== PROBLEM STATEMENT ==
Set down all the records below, word for word.

(INFORMATION GIVEN Opens)

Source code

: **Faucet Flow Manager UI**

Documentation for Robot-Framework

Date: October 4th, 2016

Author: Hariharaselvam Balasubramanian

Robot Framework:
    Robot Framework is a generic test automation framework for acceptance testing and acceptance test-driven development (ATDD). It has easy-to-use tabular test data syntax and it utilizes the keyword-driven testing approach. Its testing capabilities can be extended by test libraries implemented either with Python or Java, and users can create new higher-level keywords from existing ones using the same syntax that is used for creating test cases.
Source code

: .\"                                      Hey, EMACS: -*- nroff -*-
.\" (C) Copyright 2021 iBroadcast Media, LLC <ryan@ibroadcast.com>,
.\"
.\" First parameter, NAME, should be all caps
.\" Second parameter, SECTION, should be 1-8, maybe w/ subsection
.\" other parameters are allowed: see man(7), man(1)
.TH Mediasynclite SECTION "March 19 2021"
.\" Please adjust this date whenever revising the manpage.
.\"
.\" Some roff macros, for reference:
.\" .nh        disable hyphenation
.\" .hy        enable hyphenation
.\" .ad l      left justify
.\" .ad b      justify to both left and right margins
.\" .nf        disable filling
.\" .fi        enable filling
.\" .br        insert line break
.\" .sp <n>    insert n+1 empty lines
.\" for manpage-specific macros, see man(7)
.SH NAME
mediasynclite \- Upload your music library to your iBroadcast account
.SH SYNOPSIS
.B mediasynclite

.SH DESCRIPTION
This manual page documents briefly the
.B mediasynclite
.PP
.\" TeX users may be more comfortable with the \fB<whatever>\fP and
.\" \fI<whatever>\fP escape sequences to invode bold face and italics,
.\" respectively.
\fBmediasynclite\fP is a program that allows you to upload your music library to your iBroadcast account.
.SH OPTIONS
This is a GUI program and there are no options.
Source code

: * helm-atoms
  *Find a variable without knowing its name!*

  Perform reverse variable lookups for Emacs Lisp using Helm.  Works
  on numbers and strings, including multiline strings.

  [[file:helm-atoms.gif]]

(INFORMATION GIVEN Closes)

== YOUR RESPONSE ==
Source code

: **Faucet Flow Manager UI**

Documentation for Robot-Framework

Date: October 4th, 2016

Author: Hariharaselvam Balasubramanian

Robot Framework:
    Robot Framework is a generic test automation framework for acceptance testing and acceptance test-driven development (ATDD). It has easy-to-use tabular test data syntax and it utilizes the keyword-driven testing approach. Its testing capabilities can be extended by test libraries implemented either with Python or Java, and users can create new higher-level keywords from existing ones using the same syntax that is used for creating test cases.
Source code

: .\"                                      Hey, EMACS: -*- nroff -*-
.\" (C) Copyright 2021 iBroadcast Media, LLC <ryan@ibroadcast.com>,
.\"
.\" First parameter, NAME, should be all caps
.\" Second parameter, SECTION, should be 1-8, maybe w/ subsection
.\" other parameters are allowed: see man(7), man(1)
.TH Mediasynclite SECTION "March 19 2021"
.\" Please adjust this date whenever revising the manpage.
.\"
.\" Some roff macros, for reference:
.\" .nh        disable hyphenation
.\" .hy        enable hyphenation
.\" .ad l      left justify
.\" .ad b      justify to both left and right margins
.\" .nf        disable filling
.\" .fi        enable filling
.\" .br        insert line break
.\" .sp <n>    insert n+1 empty lines
.\" for manpage-specific macros, see man(7)
.SH NAME
mediasynclite \- Upload your music library to your iBroadcast account
.SH SYNOPSIS
.B mediasynclite

.SH DESCRIPTION
This manual page documents briefly the
.B mediasynclite
.PP
.\" TeX users may be more comfortable with the \fB<whatever>\fP and
.\" \fI<whatever>\fP escape sequences to invode bold face and italics,
.\" respectively.
\fBmediasynclite\fP is a program that allows you to upload your music library to your iBroadcast account.
.SH OPTIONS
This is a GUI program and there are no options.
Source code

: * helm-atoms
  *Find a variable without knowing its name!*

  Perform reverse variable lookups for Emacs Lisp using Helm.  Works
  on numbers and strings, including multiline strings.

  [[file:helm-atoms.gif]]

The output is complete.